SOURCE: Mining.com | August 30, 2021
A comparative study published by researchers at the University of Münster states that battery costs are expected to continue to decline, even under pessimistic raw material price scenarios.
According to the lead author of the study, Lukas Mauler, lithium-ion batteries have not yet reached their cost limit and the regression of system cost expectations shows a reduction to $70 per kilowatt-hour by 2050 – about half of today’s market prices.
The scientist said that others in academia expect additional cost potentials compared to today, especially through advanced battery materials such as high-energy and high-voltage cathode materials. In fact, 12 technology-specific forecast ranges indicate cost potentials below $90/kWh for advanced lithium-ion and $70/kWh for lithium-metal-based batteries.

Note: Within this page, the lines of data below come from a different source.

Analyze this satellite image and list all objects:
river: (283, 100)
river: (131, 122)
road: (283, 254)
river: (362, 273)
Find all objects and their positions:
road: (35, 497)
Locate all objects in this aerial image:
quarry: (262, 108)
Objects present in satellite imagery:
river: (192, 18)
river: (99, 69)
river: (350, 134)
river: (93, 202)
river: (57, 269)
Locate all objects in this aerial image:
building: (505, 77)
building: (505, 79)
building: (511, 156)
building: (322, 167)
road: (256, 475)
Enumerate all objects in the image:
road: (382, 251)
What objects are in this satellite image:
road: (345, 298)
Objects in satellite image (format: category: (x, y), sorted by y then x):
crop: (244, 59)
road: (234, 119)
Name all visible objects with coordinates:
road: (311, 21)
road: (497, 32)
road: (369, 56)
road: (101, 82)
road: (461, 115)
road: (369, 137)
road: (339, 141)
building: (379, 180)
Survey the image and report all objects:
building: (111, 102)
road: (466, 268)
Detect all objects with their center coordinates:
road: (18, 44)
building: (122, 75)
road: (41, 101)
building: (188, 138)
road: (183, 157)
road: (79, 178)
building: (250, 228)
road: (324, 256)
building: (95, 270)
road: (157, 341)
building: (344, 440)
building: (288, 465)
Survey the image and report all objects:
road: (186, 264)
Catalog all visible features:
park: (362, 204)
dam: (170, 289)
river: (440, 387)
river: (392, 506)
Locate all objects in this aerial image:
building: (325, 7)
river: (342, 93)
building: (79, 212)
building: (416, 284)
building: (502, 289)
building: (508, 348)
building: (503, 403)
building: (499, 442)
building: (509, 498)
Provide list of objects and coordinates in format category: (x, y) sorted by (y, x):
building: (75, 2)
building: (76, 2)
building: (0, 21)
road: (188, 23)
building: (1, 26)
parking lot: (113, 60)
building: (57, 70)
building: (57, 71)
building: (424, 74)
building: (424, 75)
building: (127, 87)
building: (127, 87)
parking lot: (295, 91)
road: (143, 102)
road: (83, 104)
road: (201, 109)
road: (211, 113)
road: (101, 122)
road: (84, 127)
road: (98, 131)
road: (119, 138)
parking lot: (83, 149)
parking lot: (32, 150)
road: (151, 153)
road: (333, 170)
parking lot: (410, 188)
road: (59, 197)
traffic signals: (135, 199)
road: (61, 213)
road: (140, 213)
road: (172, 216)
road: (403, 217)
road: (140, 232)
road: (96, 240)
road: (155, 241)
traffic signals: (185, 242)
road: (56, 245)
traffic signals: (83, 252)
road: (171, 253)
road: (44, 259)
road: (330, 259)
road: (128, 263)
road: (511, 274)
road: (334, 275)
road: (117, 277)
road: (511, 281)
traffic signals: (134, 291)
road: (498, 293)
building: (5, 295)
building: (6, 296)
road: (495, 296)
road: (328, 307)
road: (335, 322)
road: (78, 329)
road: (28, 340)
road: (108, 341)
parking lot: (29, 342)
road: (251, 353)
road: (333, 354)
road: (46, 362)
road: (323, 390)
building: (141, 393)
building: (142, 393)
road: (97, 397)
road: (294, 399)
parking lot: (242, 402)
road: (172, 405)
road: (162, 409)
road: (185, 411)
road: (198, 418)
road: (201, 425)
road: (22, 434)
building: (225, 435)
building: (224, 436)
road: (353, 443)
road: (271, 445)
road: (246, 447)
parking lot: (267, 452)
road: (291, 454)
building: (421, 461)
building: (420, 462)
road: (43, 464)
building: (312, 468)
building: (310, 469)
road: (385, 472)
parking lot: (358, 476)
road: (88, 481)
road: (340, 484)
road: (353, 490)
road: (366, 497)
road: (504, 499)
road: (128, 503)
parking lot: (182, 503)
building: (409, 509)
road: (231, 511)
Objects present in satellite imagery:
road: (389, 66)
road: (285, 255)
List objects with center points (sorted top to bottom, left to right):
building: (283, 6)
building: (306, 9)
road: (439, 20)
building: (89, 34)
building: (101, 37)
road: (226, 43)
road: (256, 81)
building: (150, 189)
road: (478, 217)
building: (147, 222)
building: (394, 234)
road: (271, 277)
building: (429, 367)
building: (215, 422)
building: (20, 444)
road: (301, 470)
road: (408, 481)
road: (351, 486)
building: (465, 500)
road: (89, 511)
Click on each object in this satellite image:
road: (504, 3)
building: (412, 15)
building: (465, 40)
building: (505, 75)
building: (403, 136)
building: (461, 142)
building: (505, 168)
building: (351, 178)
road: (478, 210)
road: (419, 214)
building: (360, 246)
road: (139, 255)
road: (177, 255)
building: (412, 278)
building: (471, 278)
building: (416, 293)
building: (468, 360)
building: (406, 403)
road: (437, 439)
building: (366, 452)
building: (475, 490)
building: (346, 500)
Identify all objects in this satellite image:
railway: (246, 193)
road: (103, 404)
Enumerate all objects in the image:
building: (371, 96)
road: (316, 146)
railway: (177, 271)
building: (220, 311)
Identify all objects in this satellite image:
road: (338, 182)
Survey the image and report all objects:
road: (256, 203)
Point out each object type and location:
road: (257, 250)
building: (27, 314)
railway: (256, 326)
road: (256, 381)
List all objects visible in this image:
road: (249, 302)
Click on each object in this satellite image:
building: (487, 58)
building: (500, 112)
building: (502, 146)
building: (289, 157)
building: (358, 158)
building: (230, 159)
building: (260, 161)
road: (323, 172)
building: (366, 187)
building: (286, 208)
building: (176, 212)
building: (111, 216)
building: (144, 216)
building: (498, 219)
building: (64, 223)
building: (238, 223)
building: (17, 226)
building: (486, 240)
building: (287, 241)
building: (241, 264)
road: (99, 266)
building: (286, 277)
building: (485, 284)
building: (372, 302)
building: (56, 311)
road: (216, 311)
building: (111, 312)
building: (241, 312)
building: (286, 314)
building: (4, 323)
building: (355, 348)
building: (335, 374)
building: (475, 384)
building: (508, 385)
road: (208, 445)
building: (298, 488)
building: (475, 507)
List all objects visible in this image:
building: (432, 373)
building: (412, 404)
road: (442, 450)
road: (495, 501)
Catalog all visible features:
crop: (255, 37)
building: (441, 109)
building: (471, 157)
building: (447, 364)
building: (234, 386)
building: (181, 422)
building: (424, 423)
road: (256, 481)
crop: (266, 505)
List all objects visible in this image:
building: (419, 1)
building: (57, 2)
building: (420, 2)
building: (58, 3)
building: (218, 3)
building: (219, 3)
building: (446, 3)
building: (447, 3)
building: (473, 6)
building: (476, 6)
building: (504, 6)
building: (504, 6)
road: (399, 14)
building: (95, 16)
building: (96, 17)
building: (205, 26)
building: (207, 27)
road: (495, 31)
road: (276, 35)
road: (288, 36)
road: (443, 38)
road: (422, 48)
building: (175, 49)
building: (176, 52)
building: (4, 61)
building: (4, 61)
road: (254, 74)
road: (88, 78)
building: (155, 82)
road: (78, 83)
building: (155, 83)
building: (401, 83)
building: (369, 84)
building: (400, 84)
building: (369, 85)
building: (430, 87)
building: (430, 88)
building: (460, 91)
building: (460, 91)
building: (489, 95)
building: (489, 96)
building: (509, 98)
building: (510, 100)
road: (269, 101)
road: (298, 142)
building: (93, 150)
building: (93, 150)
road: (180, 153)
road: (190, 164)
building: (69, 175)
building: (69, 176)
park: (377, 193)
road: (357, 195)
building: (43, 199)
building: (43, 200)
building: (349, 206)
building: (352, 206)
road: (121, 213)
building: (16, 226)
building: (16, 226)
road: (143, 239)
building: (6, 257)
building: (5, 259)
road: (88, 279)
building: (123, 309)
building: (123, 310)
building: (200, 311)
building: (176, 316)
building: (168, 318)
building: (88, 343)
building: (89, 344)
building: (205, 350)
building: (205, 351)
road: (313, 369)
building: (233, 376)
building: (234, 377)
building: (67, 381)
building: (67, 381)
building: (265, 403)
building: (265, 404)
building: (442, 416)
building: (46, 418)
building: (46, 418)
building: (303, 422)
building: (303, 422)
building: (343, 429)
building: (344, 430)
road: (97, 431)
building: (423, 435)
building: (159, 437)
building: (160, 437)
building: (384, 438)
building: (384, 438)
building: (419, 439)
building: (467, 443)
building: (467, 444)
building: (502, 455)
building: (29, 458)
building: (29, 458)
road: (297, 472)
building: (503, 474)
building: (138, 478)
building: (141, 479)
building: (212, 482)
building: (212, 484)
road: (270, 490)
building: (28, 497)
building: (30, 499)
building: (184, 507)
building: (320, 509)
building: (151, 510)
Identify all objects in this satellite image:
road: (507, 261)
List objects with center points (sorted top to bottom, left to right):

Further, Mauler’s review shows that post-lithium-ion technologies, which are not yet commercialized, have the potential to become economically competitive.
Mauler and his colleagues’ paper, which appeared in the journal Energy & Environmental Science, is based on assumptions from more than 50 scientific publications that analyze the costs of lithium-ion, solid-state, lithium-sulphur and lithium-air batteries. The resulting costs from these sources were compared and the academic opinion consolidated into a cost trend.
Depending on the research question of the examined publications, different drivers of battery costs were included in the assessment. Among the criteria considered are battery production process, plant location and size, and raw material price scenarios.
The goal behind the study was to bring transparency to assess forecast results in a qualified manner. A secondary objective was to develop a navigator that allows researchers to quickly find suitable studies and better understand interdependencies.
Challenges remain, however, as the Münster team found high uncertainty in the level of forecasted values on chronological and technological levels. In their view, this uncertainty reflects different assumptions or beliefs regarding market expectations, material prices, and technological specifications underlying each of the examined studies.